- Decades:: 1970s; 1980s; 1990s; 2000s; 2010s;
- See also:: History of Luxembourg; List of years in Luxembourg;

= 1995 in Luxembourg =

The following lists events that happened during 1995 in the Grand Duchy of Luxembourg.

==Incumbents==
- Grand Duke – Jean
- Prime Minister – Jacques Santer (to 20 January) Jean-Claude Juncker
- Deputy Prime Minister – Jacques Poos
- President of the Chamber of Deputies – Erna Hennicot-Schoepges
 Jean Spautz
- President of the Council of State – Paul Beghin
- Mayor of Luxembourg City – Lydie Polfer

==Events==
===January – March===
- 1 January – Luxembourg City becomes European City of Culture for 1995.
- 20 January – Jacques Santer resigns his position as Prime Minister. He take up his new post as President of the European Commission three days later.

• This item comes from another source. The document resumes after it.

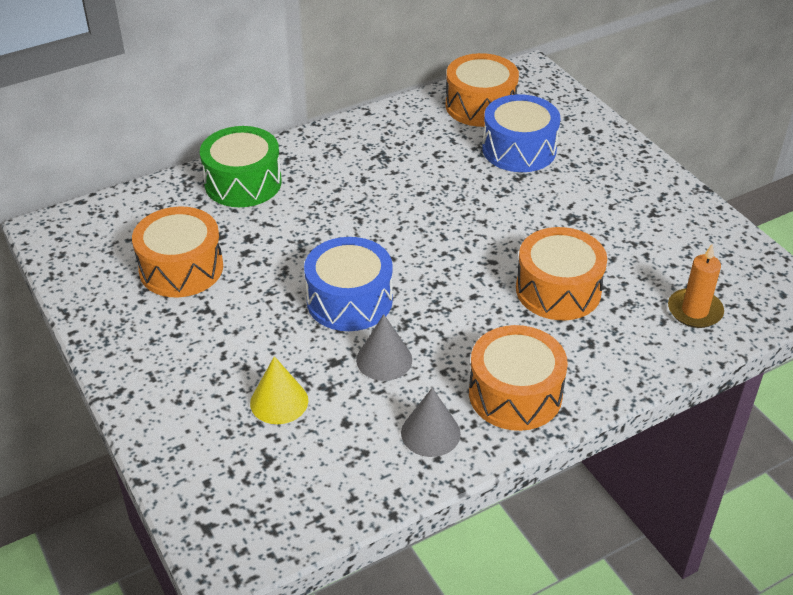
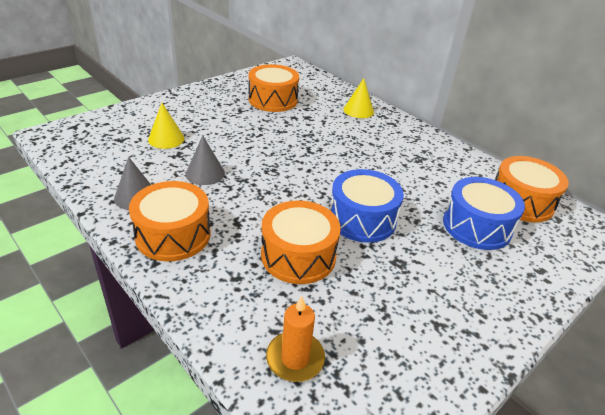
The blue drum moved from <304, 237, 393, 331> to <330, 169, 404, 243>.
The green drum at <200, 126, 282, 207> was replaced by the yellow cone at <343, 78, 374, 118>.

Jean-Claude Juncker takes Santer's place.
- 26 January – Jean-Claude Juncker forms a new government, with Jacques Poos as his deputy.
- 22 February – At football, Luxembourg beats Malta 1–0, recording Luxembourg's first victory in international football since 1980.
- 26 March – The Schengen Agreement comes into force.

===April – June===
- 25 May – CS Grevenmacher and Jeunesse Esch draw in the final of the Luxembourg Cup, 1-1 after extra time, forcing the game to go to a replay.
- 7 June – The national football team shocks the Czech Republic by winning 1–0 in the qualifying round of the 1996 European Championship: a competition in which the Czechs would reach the final.
- 11 June – CS Grevenmacher win the Luxembourg Cup, beating Jeunesse Esch 3–2 in the replay.
- 11 June – Switzerland's Rolf Järmann wins the 1995 Tour de Luxembourg.
- 21 June - The A3 motorway extension from Croix de Gasperich to Bonnevoie, in Luxembourg City, opens.
- July – The A13 motorway extension from Biff to Rodange, bypassing Pétange, opens.

===July – September===
- 31 July – A law is passed giving the go-ahead to the construction of the Liaison avec le Sarre, extending the A13 to the German border.
- 6 September – The national football team again beats Malta 1–0. This would be the last Luxembourgian international victory until 2007.
- 11 September - Raid on warehouse results in the largest bust of an illegal LSD producing factory in Europe to date.

===October – December===
- 13 October – The National Literature Centre opens in Mersch.
- 19 October – SES launches its fifth satellite, Astra 1E.